Last, I note that appellants sought either a new trial or judgment non obstante veredicto. The appellees alleged that several distinct physical problems were suffered by Mrs. Stack, including a ruptured uterus (with subsequent hysterectomy), hepatitis, and a hearing loss. While the appellees’ proof of causation relative to some of these problems was not strong, in reviewing it in light of a request for judgment non obstante veredicto, “[w]e must accept the whole body of evidence in the strongest way it can reasonably be interpreted in support of the verdict and reject any evidence to the contrary”. Geiger v. Schneyer, 398 Pa. 69, 71, 157 A.2d 56, 57 (1969). In such a review, appellees’ evidence would have to be considered sufficient, even without the expert’s improper testimony, to overcome the appellants’ request for judgment non obstante veredicto.

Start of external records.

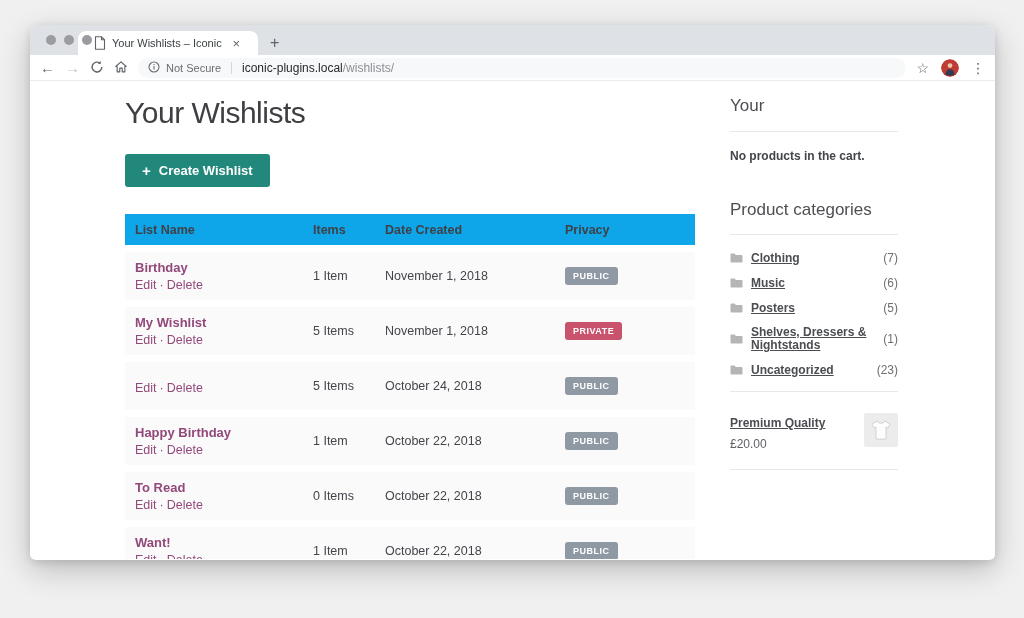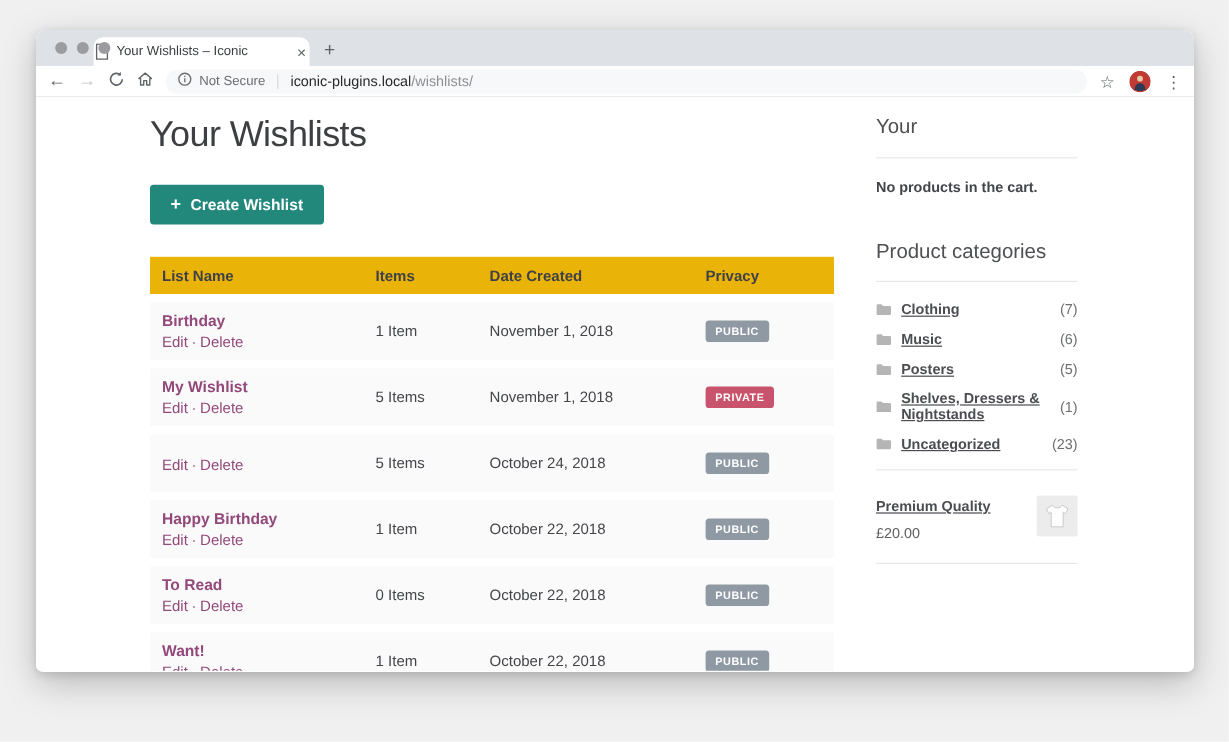"Your Wishlists – Iconic" .tab { padding: 0 1px -> 0 16px }
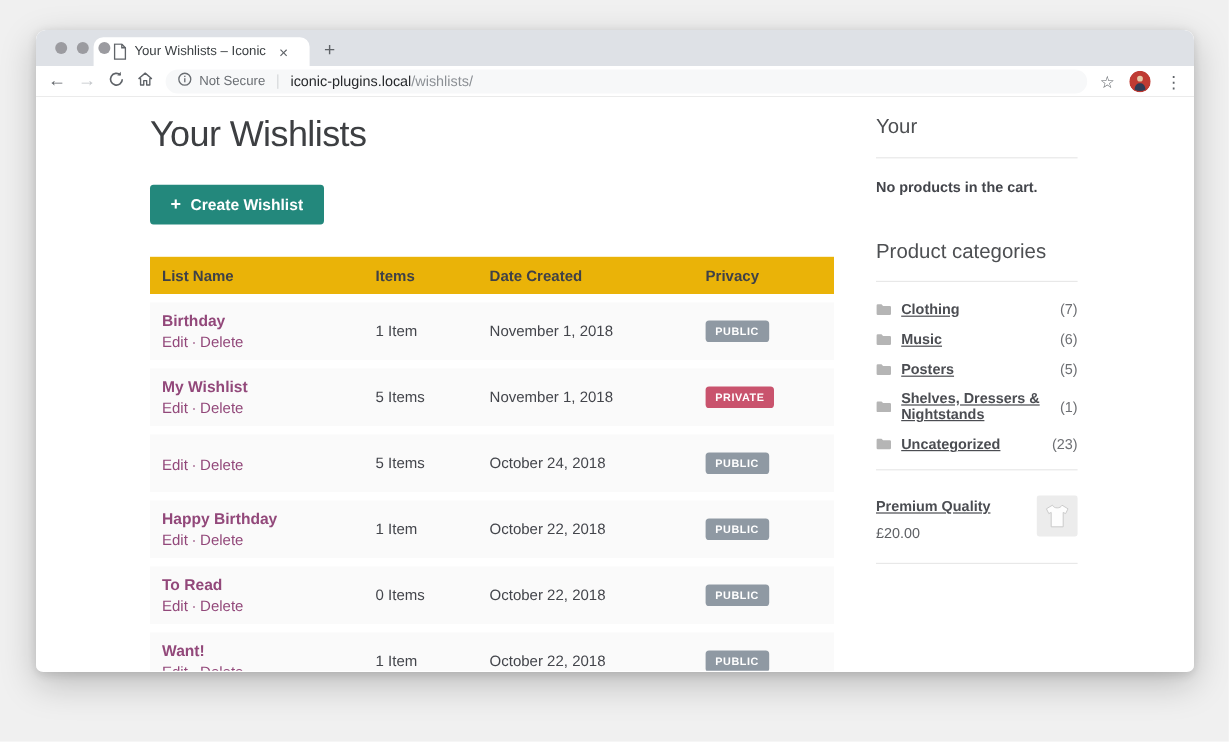"List Name" .thead { background: #eab308 -> #0ea5e9 }
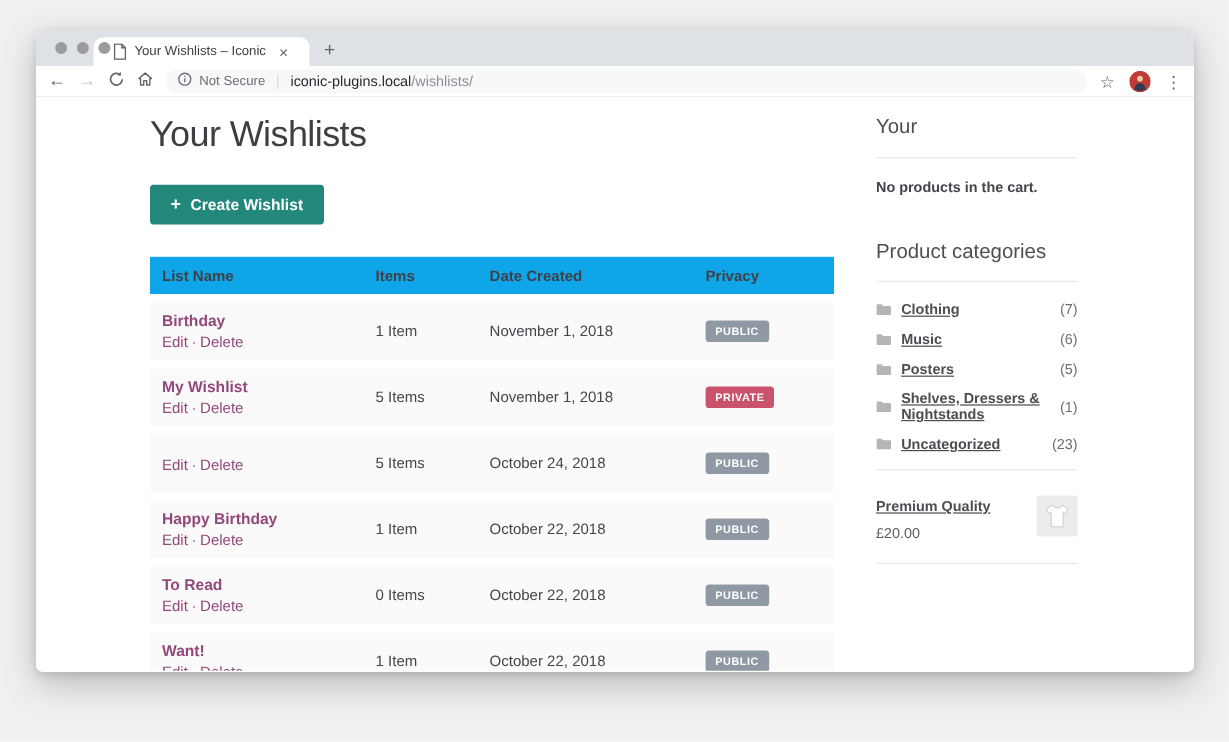"Items" .c2 { width: 95px -> 72px }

I would therefore grant a new trial.

WATKINS, P. J., joins in this dissenting opinion.

. While appellee presented evidence of a hospital policy requiring that its charts contain a reference to all observations and treatment, the lack of entries could not create more than an inference that observations and treatment did not occur. For this reason, the charts constituted negative evidence. While not to be condoned in any case, there is no evidence that the lack of a complete chart could be considered a proximate cause of the medical problems which befell Mrs. Stack.

. While the majority contends that the negative evidence rule “was laid to rest”, I must respectfully disagree. Fallon v. Penn Central Transportation Company, 444 Pa. 148, 279 A.2d 164 (1971), cited by the Majority to support its position, merely indicated certain types of testimony would be considered to be positive, rather than negative. I believe Fallon supports my view that the positive versus negative evidence principle is still viable in our law.